Sonia Ameena Baxendale is a Canadian executive in the financial services industry. She received her undergraduate degree from the University of Toronto and has been recognized as one of the Top 100 Most Powerful Women in Canada. She has worked in senior positions for CIBC and Foresters and in 2019 she was named president and CEO of the Global Risk Institute.

== Biography ==
Baxendale obtained her undergraduate degree from the University of Toronto after attending Victoria College and went to work for American Express Canada and Saatchi & Saatchi before joining CIBC in 1992.

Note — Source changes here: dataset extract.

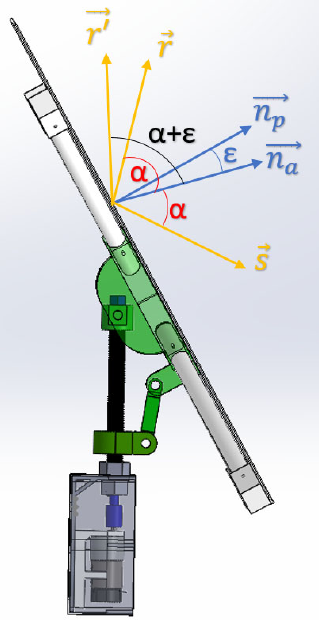
Figure 14. Geometric definition for pointing error ξ .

Baxendale held various leadership roles at CIBC including Senior Executive Vice-president, CIBC Wealth Management, Executive Vice-president, Asset Management, Card Products and Collections, and Executive Vice-president of Global Private Banking and Investment Management Services. Under her leadership of the Retail Market, CIBC became Canada's largest issuer of Visa and MasterCard.

In 2011, Baxendale retired from CIBC during a reorganization of the executive leadership team.

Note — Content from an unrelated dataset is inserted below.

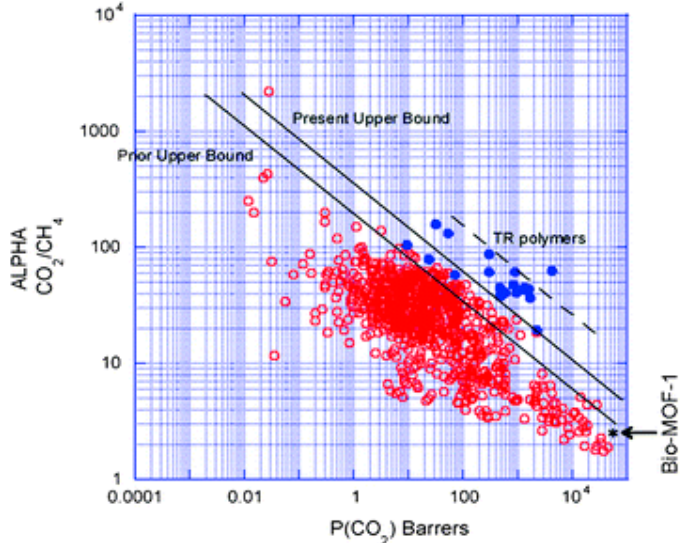
Figure 53. Robeson plot for CO 2 /CH 4 mixtures. For comparison, data point for a Bio-MOF-1 membrane is shown (adapted with permission from ref. [149]).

From July 2017 to January 2018, Baxendale served as Co-Interim President and CEO of Foresters Financial until Jim Boyle was hired as full time CEO. She remains a member of Forrester's Board of Directors - a role she has held since 2012. She also serves on the boards of Laurentian Bank and CI Financial and is a non-executive board member at RSA.

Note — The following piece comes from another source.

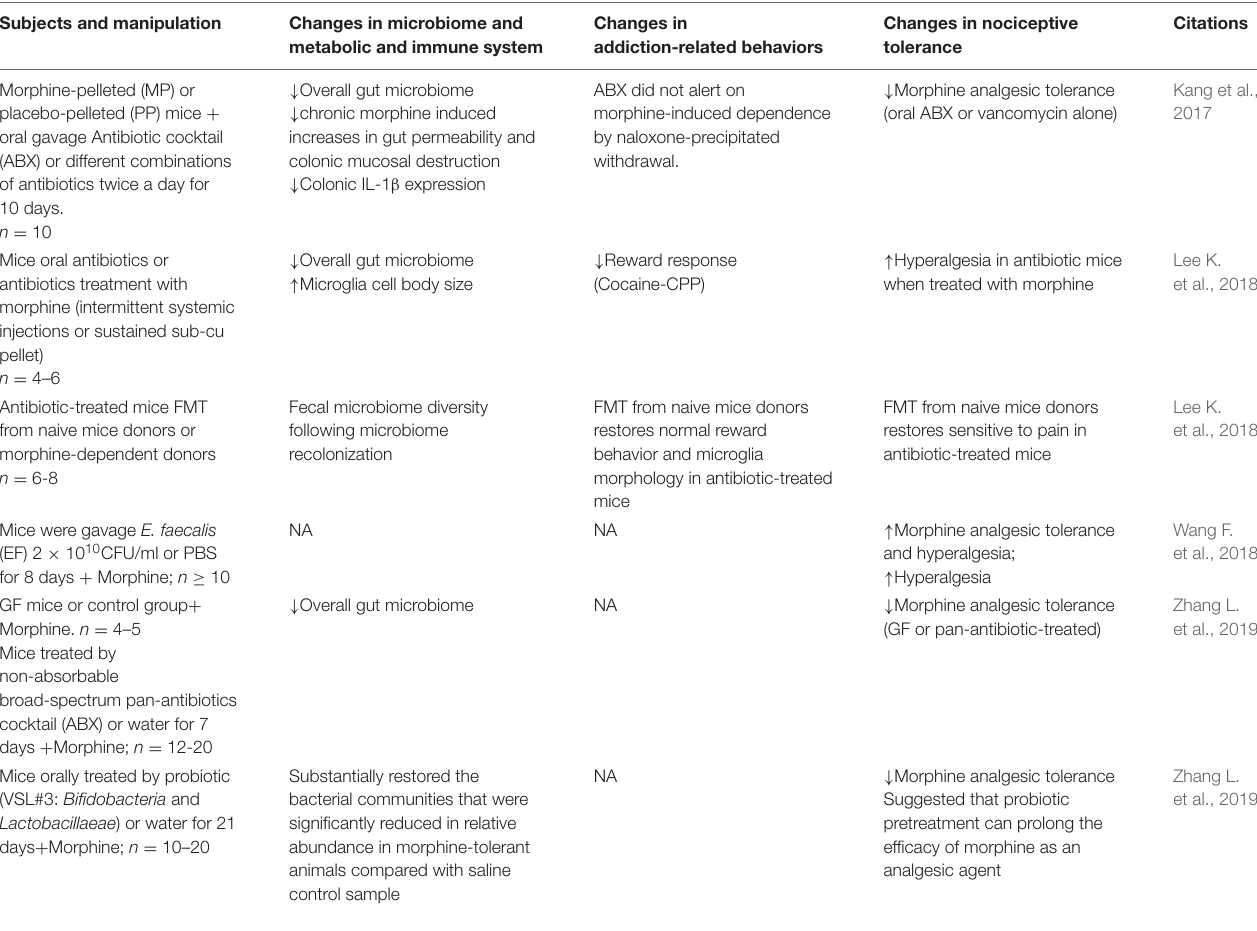
TABLE 5 | Interventions altering the gut microbiome in opioid-related disease. Subjects and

In December 2019 the Global Risk Institute announced that Baxendale would replace Richard Nesbitt as CEO effective January 7, 2020.

Baxendale now serves on a number of private and not-for-profit boards including the University of Toronto's Rotman School of Management Master of Financial Risk Management Advisory Board. In 2007 she joined the Board of Directors of SickKids Foundation and now serves as chair of the Board of SickKids Foundation and a member of the board of trustees for The Hospital for Sick Children.

Baxendale also served as a member of the board of directors for the Toronto Symphony Orchestra from 2012 to 2016. The TSO has undergone a number of leadership changes; Jeff Melanson resigned as president and chief executive officer (CEO) of the Toronto Symphony Orchestra (TSO) after only serving 18 months. The orchestra announced that Sonia Baxendale would assume the interim role for six months while a replacement for Melanson was found.

== Awards and honors ==
In 2000 Baxendale was recognized as one of the Top 40 Under 40 in Canada She was inducted to Canada's Most Powerful Women: Top 100™ Hall of Fame in 2010 after having won the annual award three years in a row.

She is a recipient of the University of Toronto, Victoria College Alumni of Distinction award in 2017.